Chart analysis data =
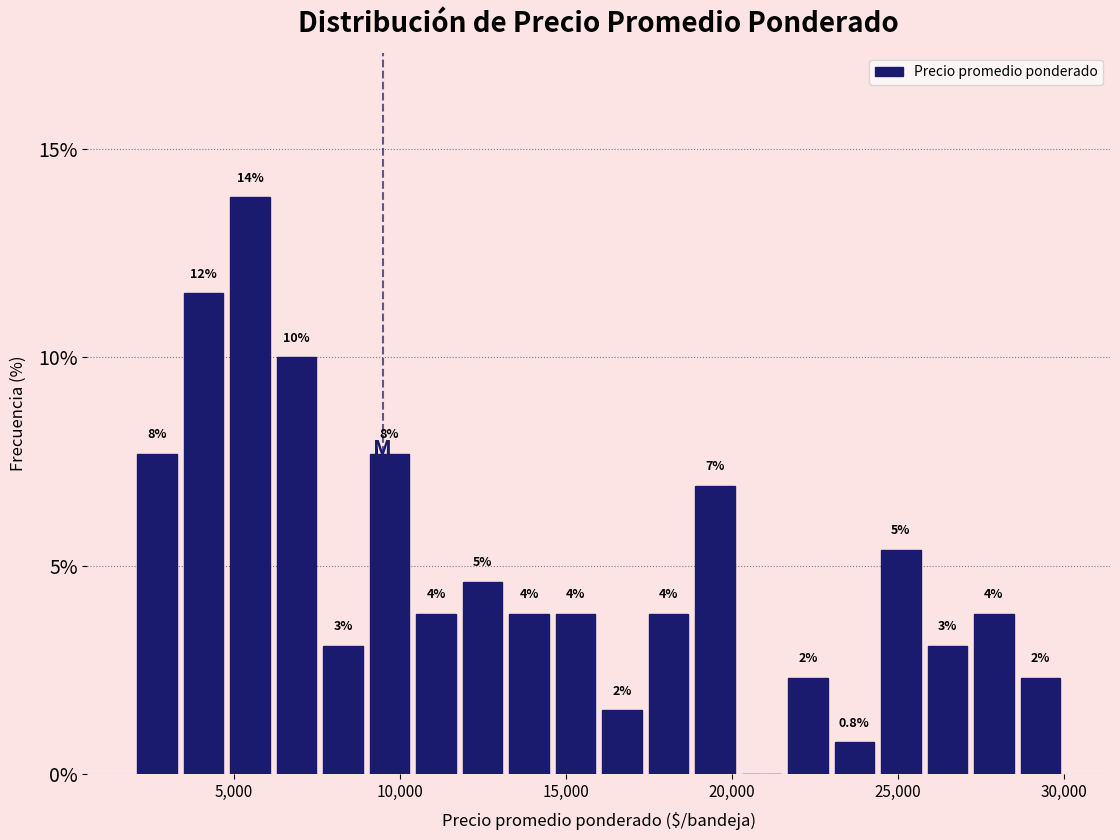

Read against the x-axis, roughly where is the centre of the tallest bar?

5500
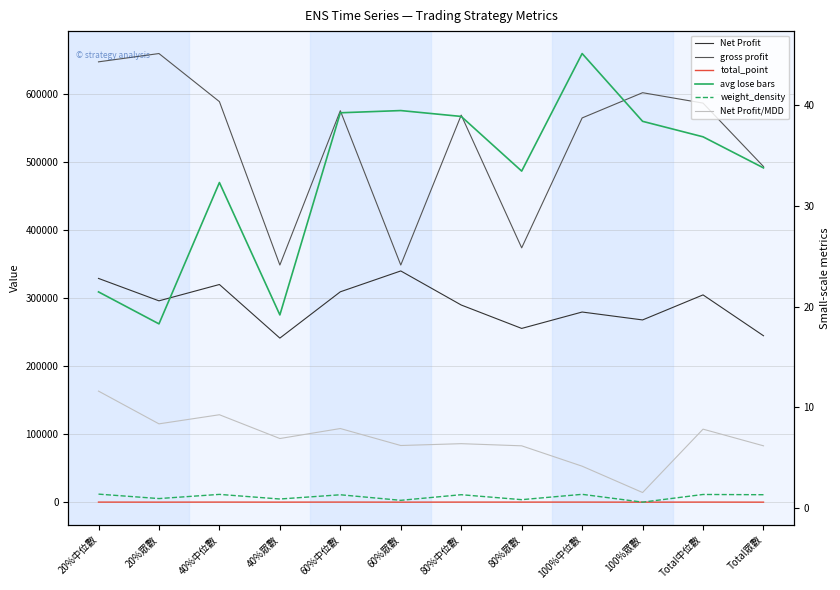

At which category does the chart reach its peak across all series?

20%眾數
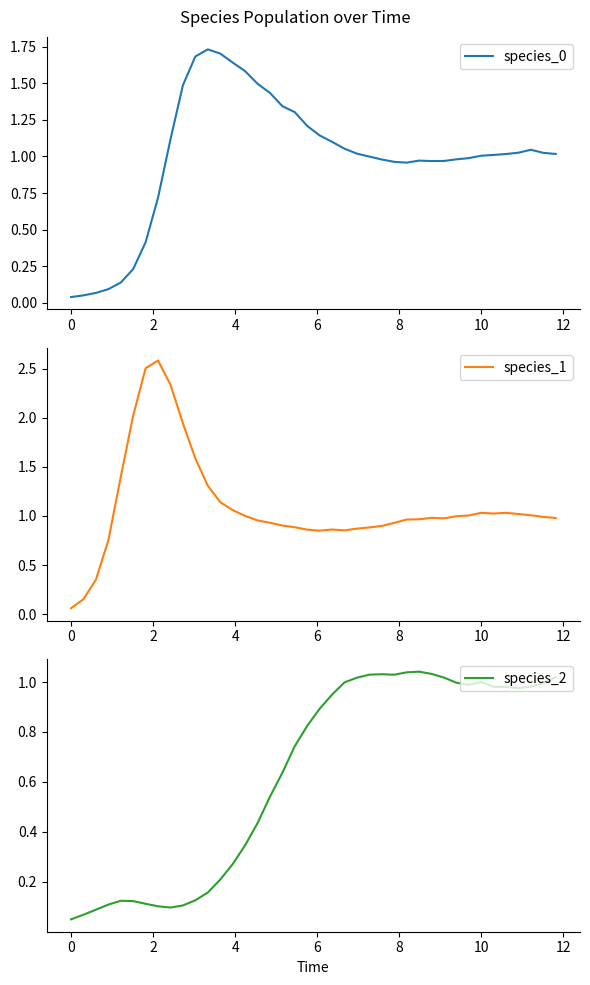

In species_0, how many points are lower than both neighbors (excluding endpoints)?

2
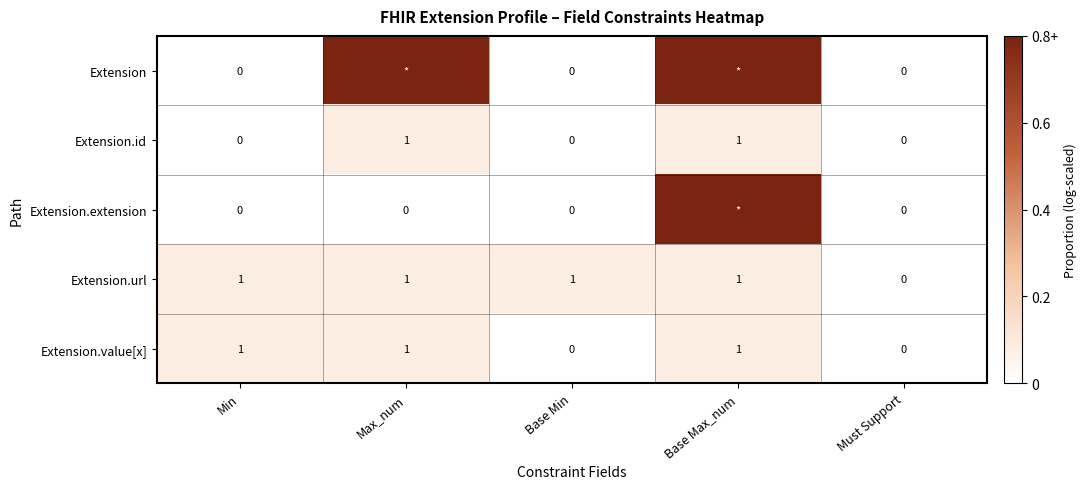

How many distinct data groups are displayed?

5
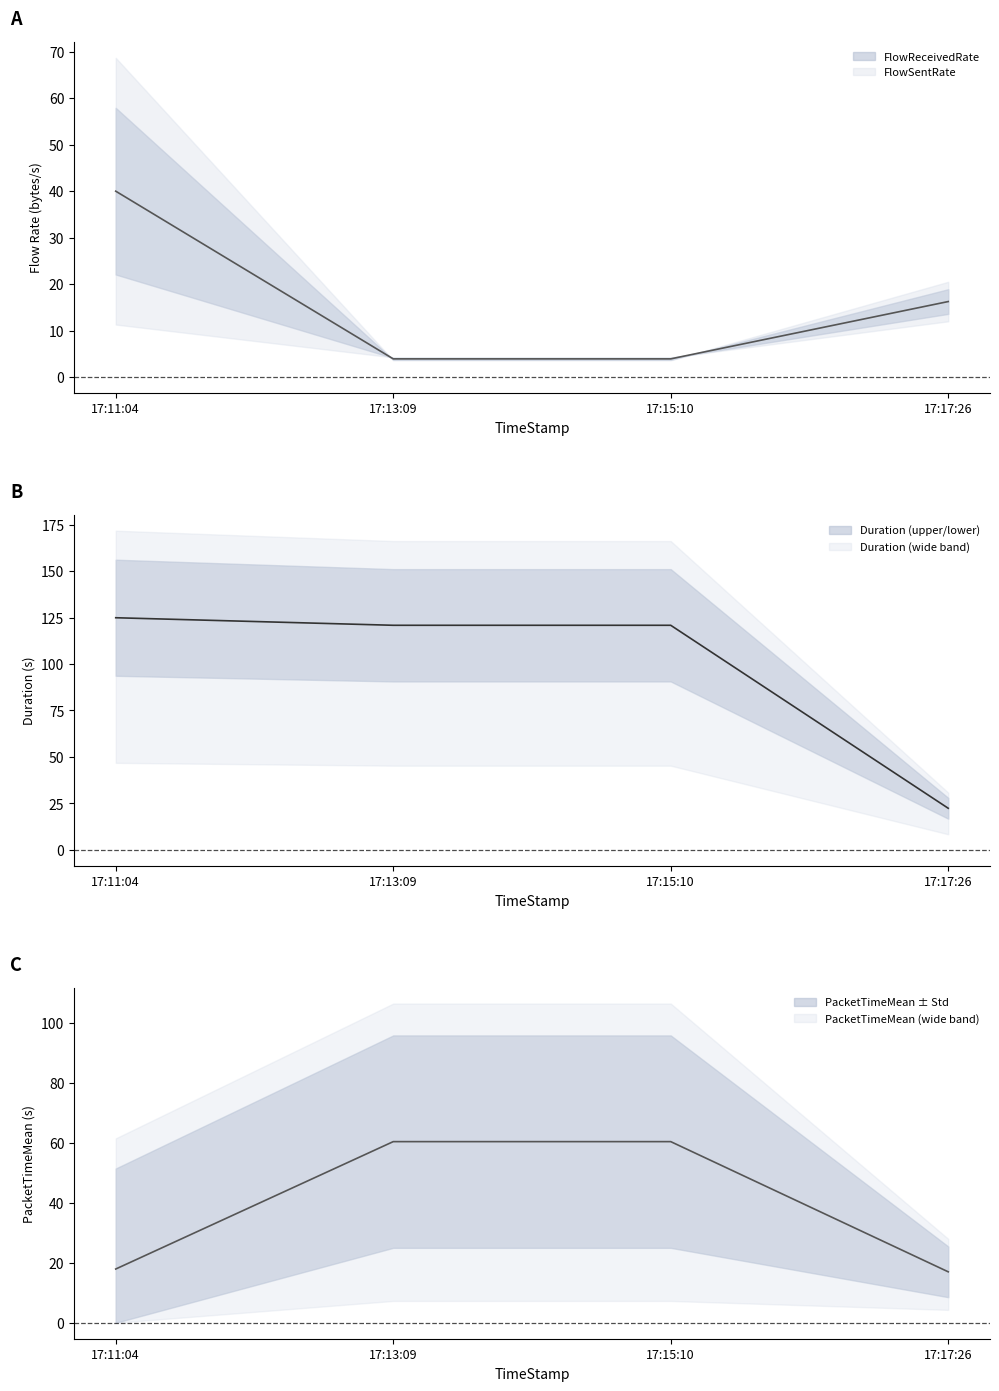

What is the difference between the maximum and minimum values in the FlowSentRate series?

36.1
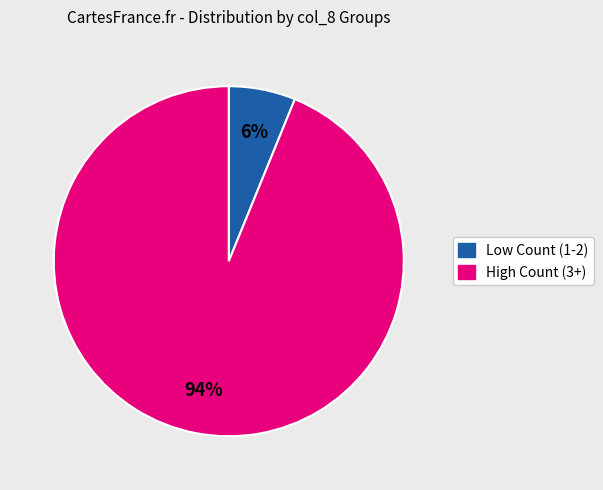

To the nearest percent, what is the average slice percentage?

50%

WHAT YOU SHOULD DO =
Rewrite all of the data above, replacing "chart" with "graph" and leaving everything else unchanged. Leave the pictures out.

RESPONSE AREA =
Read against the x-axis, roughly where is the centre of the tallest bar?

5500

At which category does the graph reach its peak across all series?

20%眾數

In species_0, how many points are lower than both neighbors (excluding endpoints)?

2

How many distinct data groups are displayed?

5

What is the difference between the maximum and minimum values in the FlowSentRate series?

36.1

To the nearest percent, what is the average slice percentage?

50%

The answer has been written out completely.